Counting on a couple of billion heavy meat-eaters to respond to someone’s eloquence and cut back their meat consumption by 90 percent (the recommended amount, to have real impact) is not a plan. It is, rather, a plea. In his chapter “Dispute With the Soul,” Foer blames “human nature.” Because of it, “people like me, who should care and should be motivated and should make big changes, find it almost impossible to make small sacrifices for profound future benefit.” The argument for individuals to eat better isn’t wrong, but it encourages “people like me” — wealthy people, almost all white — to become better shoppers while leaving others behind. Not everyone can make the same decisions.

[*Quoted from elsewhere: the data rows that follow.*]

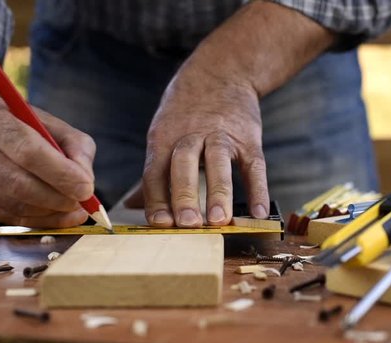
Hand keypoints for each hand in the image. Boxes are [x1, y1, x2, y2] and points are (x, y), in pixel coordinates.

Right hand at [0, 98, 95, 226]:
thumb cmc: (28, 129)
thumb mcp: (55, 126)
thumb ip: (76, 148)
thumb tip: (85, 181)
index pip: (28, 152)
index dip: (61, 175)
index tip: (86, 189)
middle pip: (18, 183)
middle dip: (58, 198)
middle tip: (80, 202)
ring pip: (13, 205)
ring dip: (50, 212)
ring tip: (72, 207)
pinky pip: (8, 218)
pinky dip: (38, 221)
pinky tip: (56, 214)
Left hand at [141, 1, 333, 227]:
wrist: (224, 71)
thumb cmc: (188, 110)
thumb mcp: (164, 130)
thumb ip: (154, 171)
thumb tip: (131, 206)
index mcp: (165, 136)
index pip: (156, 171)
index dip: (157, 198)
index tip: (159, 224)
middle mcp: (191, 134)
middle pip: (184, 165)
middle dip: (184, 195)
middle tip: (187, 223)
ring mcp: (222, 135)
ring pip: (219, 163)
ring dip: (219, 192)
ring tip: (220, 220)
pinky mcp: (249, 138)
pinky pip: (254, 166)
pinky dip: (257, 190)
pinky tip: (258, 212)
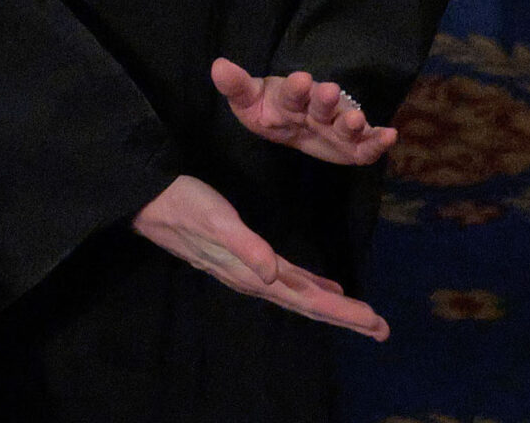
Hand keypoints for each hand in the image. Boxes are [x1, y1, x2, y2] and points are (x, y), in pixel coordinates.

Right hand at [132, 177, 388, 339]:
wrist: (147, 200)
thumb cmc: (182, 204)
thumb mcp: (215, 222)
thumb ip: (244, 247)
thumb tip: (274, 276)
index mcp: (252, 272)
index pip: (305, 299)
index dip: (341, 312)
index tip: (374, 322)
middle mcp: (254, 277)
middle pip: (307, 303)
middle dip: (345, 316)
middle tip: (383, 329)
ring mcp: (249, 268)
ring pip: (299, 293)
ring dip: (331, 304)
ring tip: (363, 315)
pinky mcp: (245, 255)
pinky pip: (286, 278)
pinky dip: (309, 285)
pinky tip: (323, 286)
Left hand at [211, 58, 397, 165]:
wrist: (290, 124)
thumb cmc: (270, 109)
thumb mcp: (249, 102)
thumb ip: (236, 87)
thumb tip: (217, 66)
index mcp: (291, 97)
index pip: (292, 92)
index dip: (295, 88)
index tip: (298, 79)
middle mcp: (318, 108)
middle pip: (322, 105)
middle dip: (325, 100)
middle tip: (327, 91)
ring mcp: (337, 125)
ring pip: (346, 123)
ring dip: (352, 121)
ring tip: (356, 119)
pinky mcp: (353, 146)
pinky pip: (367, 146)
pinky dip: (379, 141)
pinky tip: (391, 136)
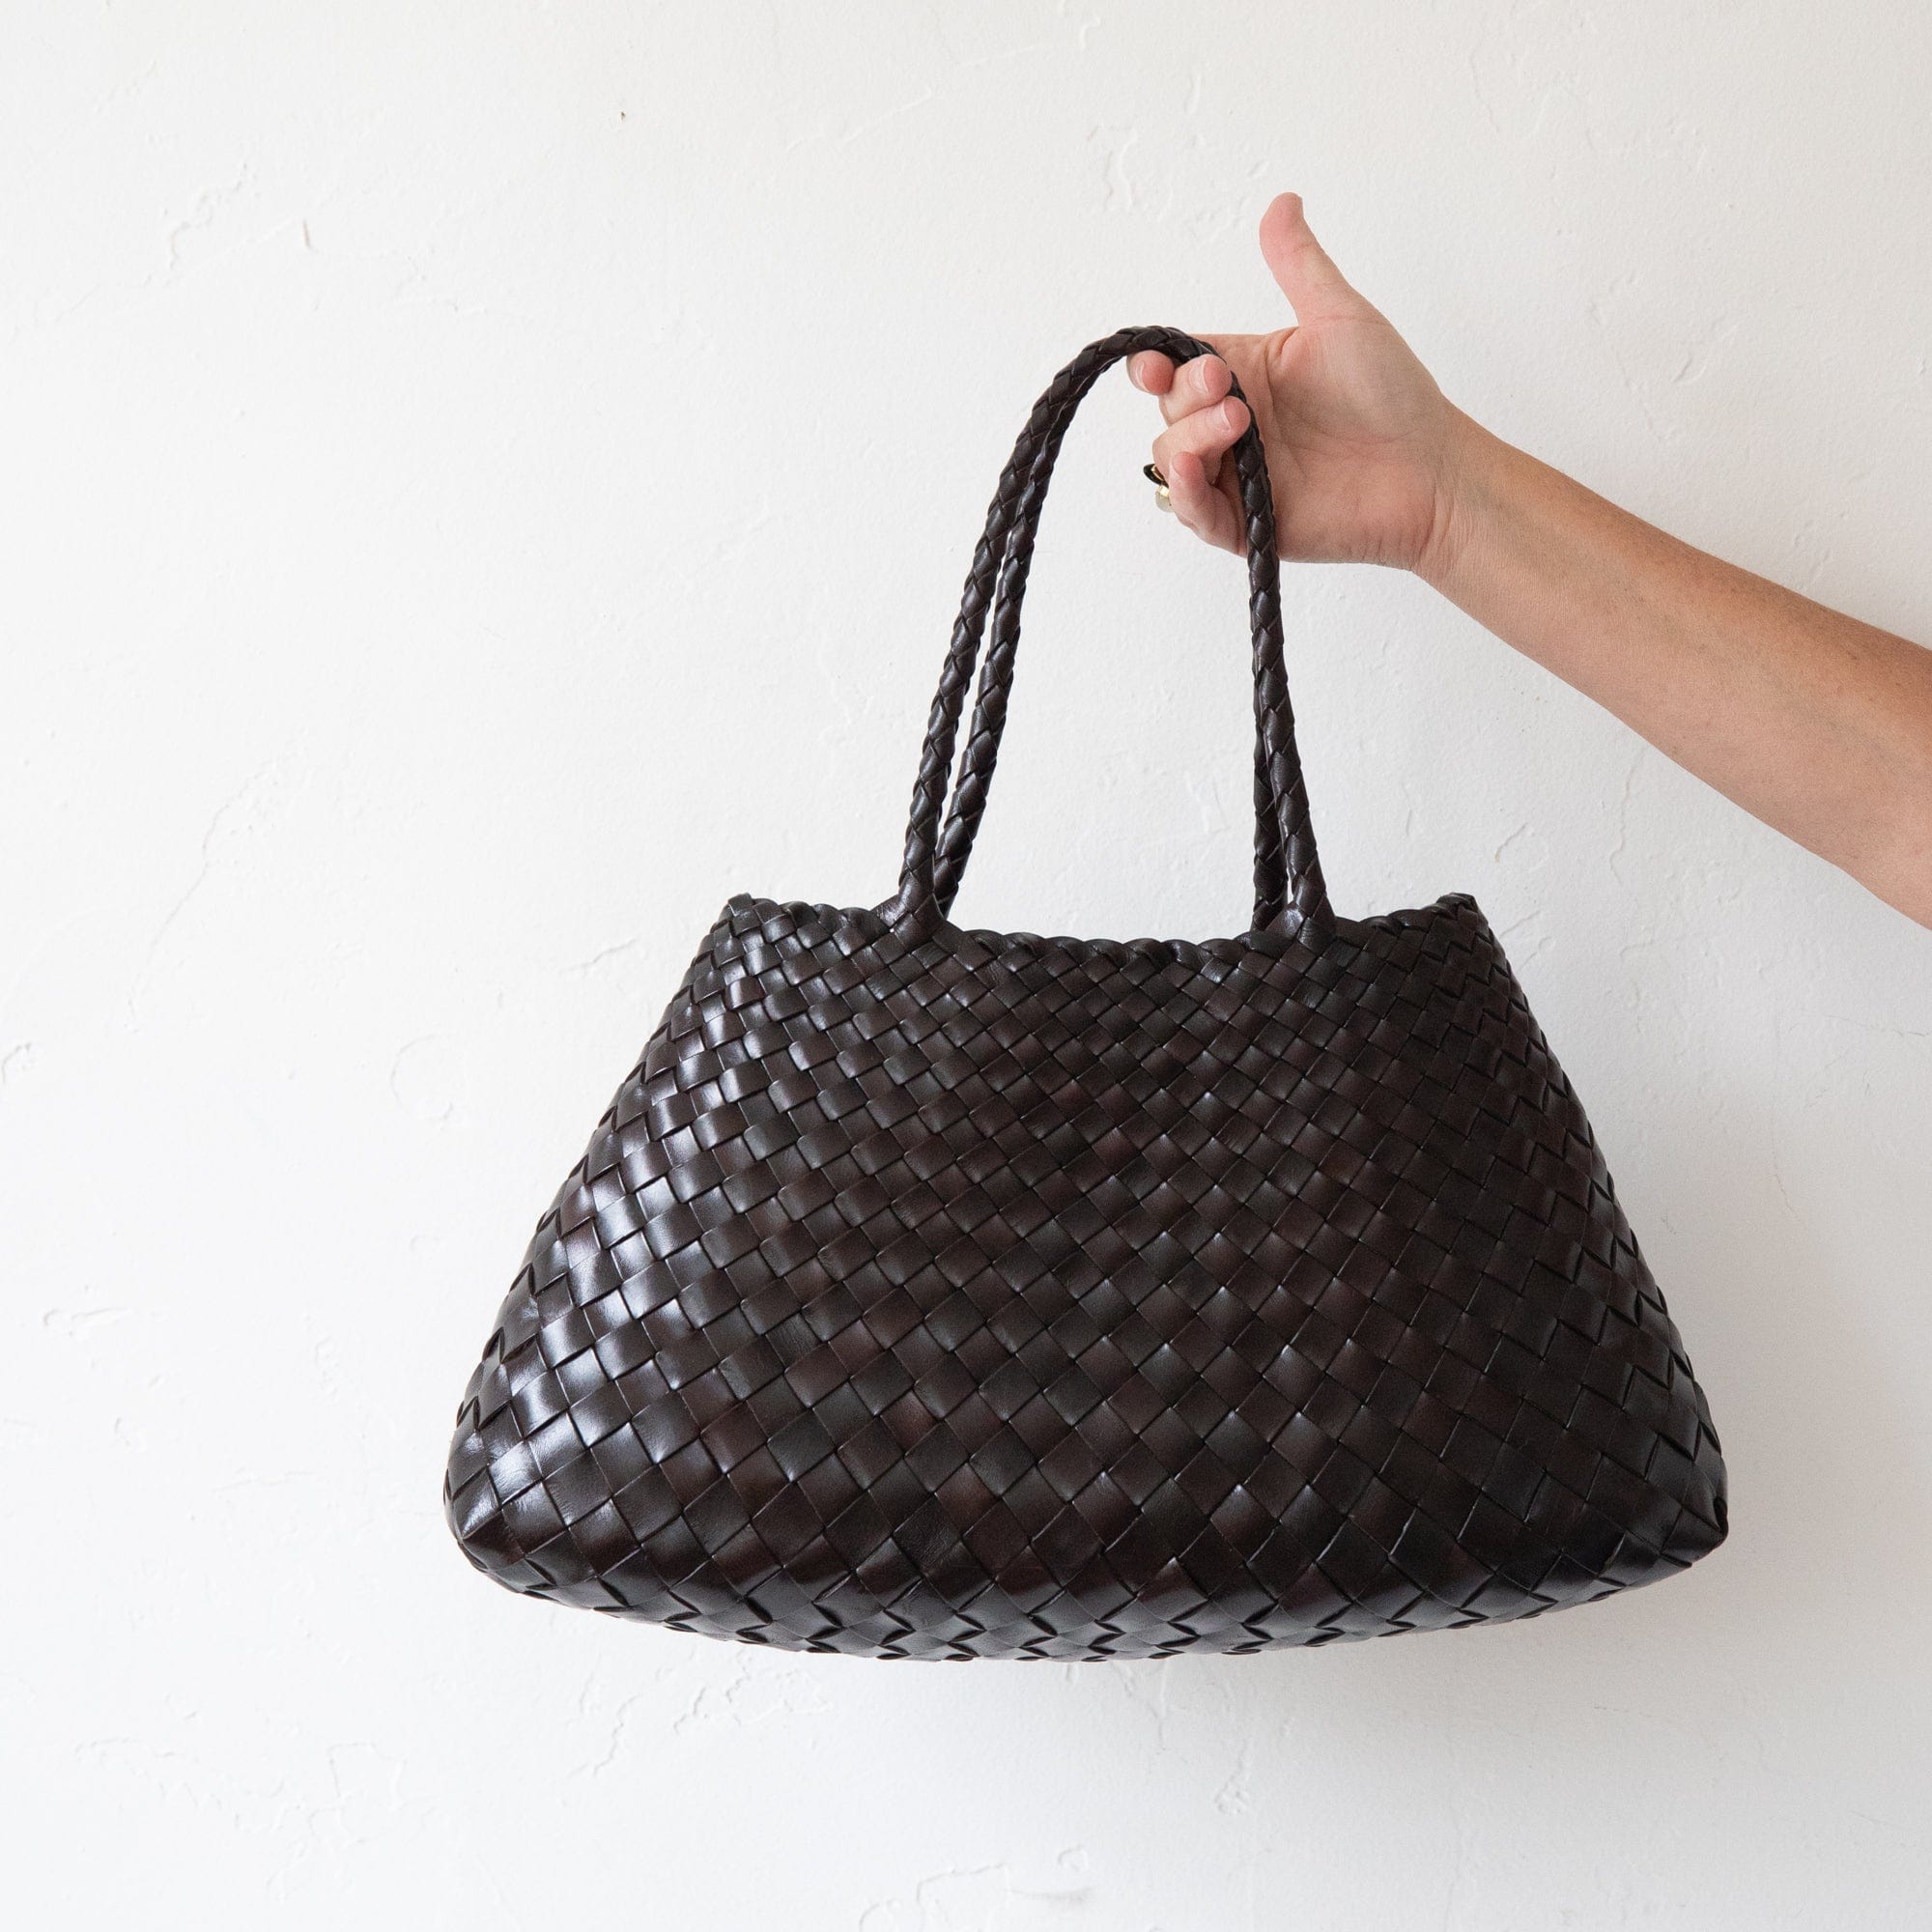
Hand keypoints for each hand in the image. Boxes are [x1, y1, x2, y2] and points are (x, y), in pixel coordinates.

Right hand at [1131, 193, 1472, 575]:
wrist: (1429, 471)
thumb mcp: (1340, 317)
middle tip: (1230, 389)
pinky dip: (1184, 493)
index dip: (1157, 365)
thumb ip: (1299, 265)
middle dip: (1185, 396)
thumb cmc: (1394, 395)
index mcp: (1245, 375)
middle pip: (1169, 411)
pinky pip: (1193, 514)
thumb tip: (1281, 201)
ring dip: (1187, 439)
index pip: (1176, 367)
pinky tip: (1193, 469)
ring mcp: (1237, 477)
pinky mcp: (1247, 525)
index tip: (1161, 364)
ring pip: (1170, 460)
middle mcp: (1232, 426)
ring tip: (1237, 425)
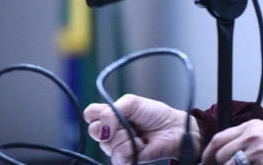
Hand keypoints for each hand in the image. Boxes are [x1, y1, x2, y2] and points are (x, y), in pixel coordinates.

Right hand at [84, 94, 200, 164]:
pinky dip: (131, 147)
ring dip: (126, 135)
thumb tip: (103, 127)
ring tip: (138, 133)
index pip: (89, 114)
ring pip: (106, 143)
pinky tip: (141, 143)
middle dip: (112, 125)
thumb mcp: (133, 102)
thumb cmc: (155, 114)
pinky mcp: (123, 160)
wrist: (172, 128)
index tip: (111, 112)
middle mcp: (110, 132)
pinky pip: (118, 155)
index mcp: (110, 115)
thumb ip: (113, 109)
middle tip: (128, 123)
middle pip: (94, 131)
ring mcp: (115, 146)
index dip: (97, 114)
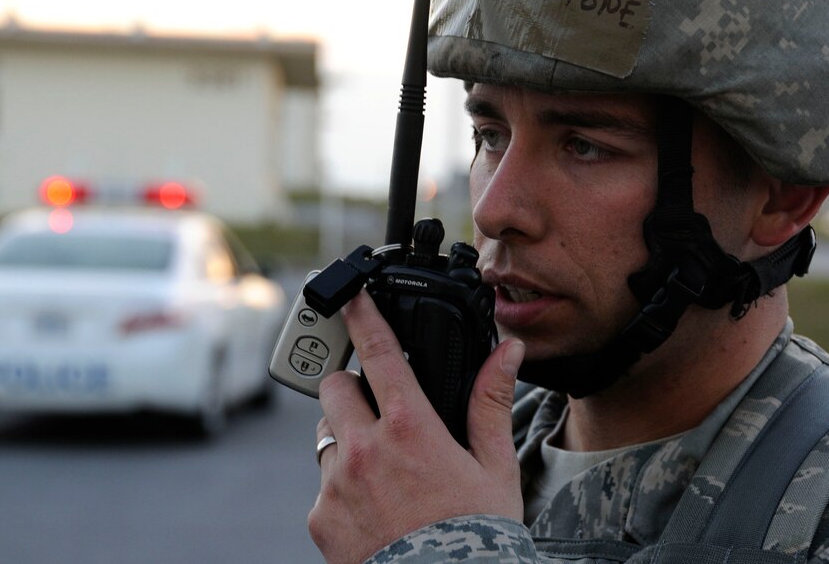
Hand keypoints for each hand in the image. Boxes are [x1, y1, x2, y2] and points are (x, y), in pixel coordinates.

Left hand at [308, 289, 525, 563]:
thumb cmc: (475, 532)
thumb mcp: (494, 465)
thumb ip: (490, 401)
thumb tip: (508, 352)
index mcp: (409, 427)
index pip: (377, 352)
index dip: (360, 315)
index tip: (350, 297)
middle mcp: (364, 449)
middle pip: (334, 388)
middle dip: (351, 388)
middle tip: (378, 410)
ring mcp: (336, 484)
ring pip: (327, 436)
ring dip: (348, 439)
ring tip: (383, 469)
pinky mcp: (321, 517)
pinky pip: (323, 485)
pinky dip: (342, 486)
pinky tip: (374, 507)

Human nature is not the reason that our diet consists of large amounts of meat and junk food; availability, access and marketing determine that. For people to eat and act differently, different tools, beneficial rather than exploitative, must be employed. This is about supply, not demand. If cheeseburgers are everywhere, and always priced lower than health-enhancing meals, and we have been trained from birth to “enjoy” them, we will continue to eat cheeseburgers. The easiest way for us to eat fewer cheeseburgers is to produce fewer cheeseburgers, or at least to price them at their true cost, one that includes their contributions to climate change, public health, environmental degradation and so on. (This would make them prohibitively expensive.)
High-tech fake meat isn’t the answer, because even though vegan ultra-processed food doesn’t kill animals it kills people and furthers climate change. And, if you’re wanting to turn around the climate crisis, you have to go beyond food: If fossil fuels are widely available and cheap, and there aren’t better options, people will continue to drive and fly. Guilt-tripping isn’t a huge change-maker.
Bill McKibben’s 2016 New Republic article, “A World at War,” in which he urged us to treat the climate crisis as we did World War II, presents the soundest argument to date: Climate change is a crisis, and we need government to lead us in attacking it. We also need government to lead in attacking the food crisis: We need new laws and stronger enforcement of existing ones that will make it difficult or impossible for industrial animal production to remain profitable; we need to make it easy to buy food produced by sustainable, even regenerative farming; and we need to make it inexpensive for people to buy or be served that kind of food, perhaps in what amounts to communal kitchens — a different way of doing “fast food.” Generally, we need to limit exploitation — to tax and even break up the agribusinesses responsible for ecocide and the increasingly global epidemic of chronic disease — and we need to enhance cooperation.
Foer writes, “Although it may be a neoliberal myth that individual decisions have ultimate power, it is a defeatist myth that individual decisions have no power at all.” That is so true: Individual decisions have power, and despair is an awful option.
But individual decisions are limited. Without effective, sane, forward-thinking leadership, the needed change won’t happen. “We Are the Weather” is a “Why?” book; what we need are more “How?” books.